Working data
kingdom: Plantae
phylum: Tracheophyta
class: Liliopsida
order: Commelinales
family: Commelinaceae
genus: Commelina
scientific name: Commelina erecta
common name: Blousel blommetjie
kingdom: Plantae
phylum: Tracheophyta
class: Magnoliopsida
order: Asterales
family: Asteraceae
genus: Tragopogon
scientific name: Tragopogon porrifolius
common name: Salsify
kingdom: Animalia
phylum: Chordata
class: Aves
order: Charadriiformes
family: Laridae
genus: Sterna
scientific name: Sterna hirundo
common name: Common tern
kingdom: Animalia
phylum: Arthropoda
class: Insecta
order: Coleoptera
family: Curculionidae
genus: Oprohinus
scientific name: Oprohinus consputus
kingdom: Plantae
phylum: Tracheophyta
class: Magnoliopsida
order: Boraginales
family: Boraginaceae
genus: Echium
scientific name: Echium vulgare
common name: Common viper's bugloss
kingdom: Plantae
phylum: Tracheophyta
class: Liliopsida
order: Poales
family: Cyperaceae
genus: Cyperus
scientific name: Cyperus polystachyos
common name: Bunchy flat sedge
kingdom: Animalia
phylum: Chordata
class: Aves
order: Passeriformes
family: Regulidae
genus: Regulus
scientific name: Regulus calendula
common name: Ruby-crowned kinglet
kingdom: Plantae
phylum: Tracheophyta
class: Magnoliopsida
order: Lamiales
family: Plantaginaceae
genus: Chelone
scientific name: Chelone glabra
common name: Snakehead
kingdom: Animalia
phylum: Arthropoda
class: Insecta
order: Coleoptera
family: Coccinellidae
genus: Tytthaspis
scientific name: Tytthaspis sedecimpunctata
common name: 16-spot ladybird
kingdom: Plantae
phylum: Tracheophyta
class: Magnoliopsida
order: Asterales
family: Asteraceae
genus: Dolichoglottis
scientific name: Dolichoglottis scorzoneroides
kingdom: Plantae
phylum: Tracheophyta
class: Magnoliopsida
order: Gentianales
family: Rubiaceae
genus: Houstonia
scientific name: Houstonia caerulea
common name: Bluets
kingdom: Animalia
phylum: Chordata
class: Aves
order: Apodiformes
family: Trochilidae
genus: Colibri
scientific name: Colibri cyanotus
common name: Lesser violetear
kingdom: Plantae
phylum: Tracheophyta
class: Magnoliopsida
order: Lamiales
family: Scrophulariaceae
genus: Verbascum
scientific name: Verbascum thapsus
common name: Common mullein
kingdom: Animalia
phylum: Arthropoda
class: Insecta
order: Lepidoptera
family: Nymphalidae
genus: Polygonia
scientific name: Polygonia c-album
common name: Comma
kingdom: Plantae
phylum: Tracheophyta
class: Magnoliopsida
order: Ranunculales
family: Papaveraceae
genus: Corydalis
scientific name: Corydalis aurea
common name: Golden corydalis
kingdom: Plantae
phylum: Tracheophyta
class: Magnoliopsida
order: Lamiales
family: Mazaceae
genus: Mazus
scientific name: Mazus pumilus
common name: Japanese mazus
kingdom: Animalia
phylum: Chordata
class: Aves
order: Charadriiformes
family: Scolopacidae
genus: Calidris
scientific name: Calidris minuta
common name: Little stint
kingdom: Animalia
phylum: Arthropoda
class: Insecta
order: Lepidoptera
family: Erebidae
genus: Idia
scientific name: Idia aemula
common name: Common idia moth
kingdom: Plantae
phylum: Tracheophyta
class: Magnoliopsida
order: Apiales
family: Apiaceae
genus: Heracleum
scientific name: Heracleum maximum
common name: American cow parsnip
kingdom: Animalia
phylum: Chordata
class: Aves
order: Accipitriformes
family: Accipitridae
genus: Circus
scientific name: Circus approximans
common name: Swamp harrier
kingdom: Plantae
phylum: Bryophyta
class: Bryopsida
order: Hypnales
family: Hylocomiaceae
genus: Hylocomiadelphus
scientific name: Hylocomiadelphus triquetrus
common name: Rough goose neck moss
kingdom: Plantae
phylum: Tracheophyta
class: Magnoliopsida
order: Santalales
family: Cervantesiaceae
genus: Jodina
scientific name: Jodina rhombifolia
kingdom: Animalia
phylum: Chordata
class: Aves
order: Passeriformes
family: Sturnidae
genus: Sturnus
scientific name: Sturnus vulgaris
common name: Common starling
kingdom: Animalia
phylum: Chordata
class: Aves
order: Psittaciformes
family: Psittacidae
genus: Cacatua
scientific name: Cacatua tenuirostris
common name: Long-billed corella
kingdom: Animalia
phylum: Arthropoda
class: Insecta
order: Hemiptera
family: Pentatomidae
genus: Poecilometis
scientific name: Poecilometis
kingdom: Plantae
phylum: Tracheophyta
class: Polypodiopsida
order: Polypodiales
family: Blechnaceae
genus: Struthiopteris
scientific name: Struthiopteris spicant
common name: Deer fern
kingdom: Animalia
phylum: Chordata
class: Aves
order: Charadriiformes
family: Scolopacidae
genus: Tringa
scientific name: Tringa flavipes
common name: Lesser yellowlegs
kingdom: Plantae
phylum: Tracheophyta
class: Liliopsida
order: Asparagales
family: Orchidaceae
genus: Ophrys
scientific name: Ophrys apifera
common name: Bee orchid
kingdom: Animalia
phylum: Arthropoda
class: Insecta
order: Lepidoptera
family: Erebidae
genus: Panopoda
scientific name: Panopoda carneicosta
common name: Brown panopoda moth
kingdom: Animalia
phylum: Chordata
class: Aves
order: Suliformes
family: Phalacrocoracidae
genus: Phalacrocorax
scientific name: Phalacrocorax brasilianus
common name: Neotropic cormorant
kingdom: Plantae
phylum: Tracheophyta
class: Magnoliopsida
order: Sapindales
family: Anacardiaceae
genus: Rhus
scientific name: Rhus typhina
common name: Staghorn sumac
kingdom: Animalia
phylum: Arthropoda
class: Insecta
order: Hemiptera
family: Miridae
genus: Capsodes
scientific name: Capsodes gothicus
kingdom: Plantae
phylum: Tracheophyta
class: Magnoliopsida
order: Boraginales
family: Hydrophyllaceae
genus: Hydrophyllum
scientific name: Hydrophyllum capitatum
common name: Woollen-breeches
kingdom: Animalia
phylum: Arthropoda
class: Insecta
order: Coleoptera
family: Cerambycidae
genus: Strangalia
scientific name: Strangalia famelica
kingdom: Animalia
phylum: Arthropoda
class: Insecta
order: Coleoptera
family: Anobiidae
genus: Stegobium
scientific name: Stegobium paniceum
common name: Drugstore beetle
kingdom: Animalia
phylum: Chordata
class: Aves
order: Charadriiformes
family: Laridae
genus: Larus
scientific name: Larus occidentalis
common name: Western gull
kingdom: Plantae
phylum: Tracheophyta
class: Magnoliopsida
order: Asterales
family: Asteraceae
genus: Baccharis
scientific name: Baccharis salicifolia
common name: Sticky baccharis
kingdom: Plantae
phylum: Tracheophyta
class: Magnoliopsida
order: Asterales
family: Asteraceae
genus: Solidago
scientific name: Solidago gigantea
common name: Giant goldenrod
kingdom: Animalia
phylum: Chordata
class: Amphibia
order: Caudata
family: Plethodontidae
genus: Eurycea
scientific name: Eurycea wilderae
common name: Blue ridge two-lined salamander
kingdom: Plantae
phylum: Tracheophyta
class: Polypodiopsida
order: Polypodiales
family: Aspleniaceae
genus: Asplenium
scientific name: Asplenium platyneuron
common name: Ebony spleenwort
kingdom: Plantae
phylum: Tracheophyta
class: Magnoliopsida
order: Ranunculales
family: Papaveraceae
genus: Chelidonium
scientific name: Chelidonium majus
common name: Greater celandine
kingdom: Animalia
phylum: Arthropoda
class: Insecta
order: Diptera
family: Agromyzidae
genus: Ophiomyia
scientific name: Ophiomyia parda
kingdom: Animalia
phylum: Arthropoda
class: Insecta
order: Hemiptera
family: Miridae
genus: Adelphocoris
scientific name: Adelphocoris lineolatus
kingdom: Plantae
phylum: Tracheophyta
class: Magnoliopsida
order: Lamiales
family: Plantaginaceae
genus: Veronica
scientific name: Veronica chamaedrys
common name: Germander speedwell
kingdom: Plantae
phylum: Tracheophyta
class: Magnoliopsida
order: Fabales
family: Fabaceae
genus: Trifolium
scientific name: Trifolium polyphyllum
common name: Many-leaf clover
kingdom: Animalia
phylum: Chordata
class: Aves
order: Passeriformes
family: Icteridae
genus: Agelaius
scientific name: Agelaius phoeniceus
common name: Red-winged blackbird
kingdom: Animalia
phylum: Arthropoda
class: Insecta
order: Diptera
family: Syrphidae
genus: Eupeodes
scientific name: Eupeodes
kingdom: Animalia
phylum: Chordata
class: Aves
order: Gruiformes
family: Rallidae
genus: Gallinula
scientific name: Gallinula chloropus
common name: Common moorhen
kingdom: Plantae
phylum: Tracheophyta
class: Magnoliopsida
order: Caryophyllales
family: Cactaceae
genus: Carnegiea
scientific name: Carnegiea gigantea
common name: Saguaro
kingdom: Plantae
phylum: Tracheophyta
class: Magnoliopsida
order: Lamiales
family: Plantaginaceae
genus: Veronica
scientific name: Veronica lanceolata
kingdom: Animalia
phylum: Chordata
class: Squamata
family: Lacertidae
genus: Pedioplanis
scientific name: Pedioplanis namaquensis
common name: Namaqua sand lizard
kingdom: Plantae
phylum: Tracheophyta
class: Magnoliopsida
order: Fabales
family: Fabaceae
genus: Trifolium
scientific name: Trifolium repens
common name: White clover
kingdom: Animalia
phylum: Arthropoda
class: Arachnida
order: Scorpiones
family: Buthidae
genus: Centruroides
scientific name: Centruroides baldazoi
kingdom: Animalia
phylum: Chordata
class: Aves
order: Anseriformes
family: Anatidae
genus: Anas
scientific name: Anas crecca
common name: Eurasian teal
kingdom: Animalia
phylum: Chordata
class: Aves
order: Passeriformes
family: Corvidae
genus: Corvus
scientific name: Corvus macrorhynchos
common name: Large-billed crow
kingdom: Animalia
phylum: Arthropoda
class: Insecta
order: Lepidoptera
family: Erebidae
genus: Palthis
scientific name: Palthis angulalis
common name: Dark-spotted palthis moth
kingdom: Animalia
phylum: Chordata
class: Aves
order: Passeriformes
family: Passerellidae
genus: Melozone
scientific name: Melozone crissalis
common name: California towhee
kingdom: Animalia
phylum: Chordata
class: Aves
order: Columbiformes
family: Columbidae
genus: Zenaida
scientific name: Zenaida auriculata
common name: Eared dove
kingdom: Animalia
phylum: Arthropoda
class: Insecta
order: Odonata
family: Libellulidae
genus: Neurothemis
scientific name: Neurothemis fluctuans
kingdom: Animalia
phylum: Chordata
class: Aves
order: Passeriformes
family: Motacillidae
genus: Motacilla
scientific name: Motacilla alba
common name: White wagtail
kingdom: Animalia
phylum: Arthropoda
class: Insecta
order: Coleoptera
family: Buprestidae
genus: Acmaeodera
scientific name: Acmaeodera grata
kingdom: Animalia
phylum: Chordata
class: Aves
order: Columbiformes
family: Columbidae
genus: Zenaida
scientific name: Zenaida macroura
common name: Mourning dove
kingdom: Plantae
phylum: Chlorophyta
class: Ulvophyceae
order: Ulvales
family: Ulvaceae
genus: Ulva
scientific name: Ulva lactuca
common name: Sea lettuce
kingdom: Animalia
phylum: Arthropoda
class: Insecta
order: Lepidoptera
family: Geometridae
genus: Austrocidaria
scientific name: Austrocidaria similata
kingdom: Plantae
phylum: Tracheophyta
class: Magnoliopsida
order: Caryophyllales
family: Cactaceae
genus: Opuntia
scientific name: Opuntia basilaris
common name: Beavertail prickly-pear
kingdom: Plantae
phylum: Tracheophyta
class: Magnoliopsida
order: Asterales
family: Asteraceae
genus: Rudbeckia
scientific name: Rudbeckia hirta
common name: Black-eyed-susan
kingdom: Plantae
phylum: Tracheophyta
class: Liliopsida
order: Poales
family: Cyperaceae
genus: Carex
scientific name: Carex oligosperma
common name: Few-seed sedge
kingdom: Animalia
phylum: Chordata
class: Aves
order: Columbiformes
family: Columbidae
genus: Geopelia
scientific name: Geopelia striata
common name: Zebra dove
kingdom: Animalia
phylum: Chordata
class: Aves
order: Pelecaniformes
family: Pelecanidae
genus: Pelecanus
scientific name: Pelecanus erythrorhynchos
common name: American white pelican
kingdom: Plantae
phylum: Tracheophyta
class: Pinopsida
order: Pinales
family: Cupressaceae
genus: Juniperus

What is expected
Reproduce the entries above word for word, from their first line through the line containing "scientific name: Verbascum thapsus", with both ends included.

Expected answer
kingdom: Plantae
phylum: Tracheophyta
class: Liliopsida
order: Commelinales
family: Commelinaceae
genus: Commelina
scientific name: Commelina erecta
common name: Blousel blommetjie
kingdom: Plantae
phylum: Tracheophyta
class: Magnoliopsida
order: Asterales
family: Asteraceae
genus: Tragopogon
scientific name: Tragopogon porrifolius
common name: Salsify
kingdom: Animalia
phylum: Chordata
class: Aves
order: Charadriiformes
family: Laridae
genus: Sterna
scientific name: Sterna hirundo
common name: Common tern
kingdom: Animalia
phylum: Arthropoda
class: Insecta
order: Coleoptera
family: Curculionidae
genus: Oprohinus
scientific name: Oprohinus consputus
kingdom: Plantae
phylum: Tracheophyta
class: Magnoliopsida
order: Boraginales
family: Boraginaceae
genus: Echium
scientific name: Echium vulgare
common name: Common viper's bugloss
kingdom: Plantae
phylum: Tracheophyta
class: Liliopsida
order: Poales
family: Cyperaceae
genus: Cyperus
scientific name: Cyperus polystachyos
common name: Bunchy flat sedge
kingdom: Animalia
phylum: Chordata
class: Aves
order: Passeriformes
family: Regulidae
genus: Regulus
scientific name: Regulus calendula
common name: Ruby-crowned kinglet
kingdom: Plantae
phylum: Tracheophyta
class: Magnoliopsida
order: Lamiales
family: Plantaginaceae
genus: Chelone
scientific name: Chelone glabra
common name: Snakehead
kingdom: Animalia
phylum: Arthropoda
class: Insecta
order: Coleoptera
family: Coccinellidae
genus: Tytthaspis
scientific name: Tytthaspis sedecimpunctata
common name: 16-spot ladybird
kingdom: Plantae
phylum: Tracheophyta
class: Magnoliopsida
order: Asterales
family: Asteraceae
genus: Dolichoglottis
scientific name: Dolichoglottis scorzoneroides
kingdom: Plantae
phylum: Tracheophyta
class: Magnoliopsida
order: Gentianales
family: Rubiaceae
genus: Houstonia
scientific name: Houstonia caerulea
common name: Bluets
kingdom: Animalia
phylum: Chordata
class: Aves
order: Apodiformes
family: Trochilidae
genus: Colibri
scientific name: Colibri cyanotus
common name: Lesser violetear
kingdom: Plantae
phylum: Tracheophyta
class: Magnoliopsida
order: Lamiales
family: Scrophulariaceae
genus: Verbascum
scientific name: Verbascum thapsus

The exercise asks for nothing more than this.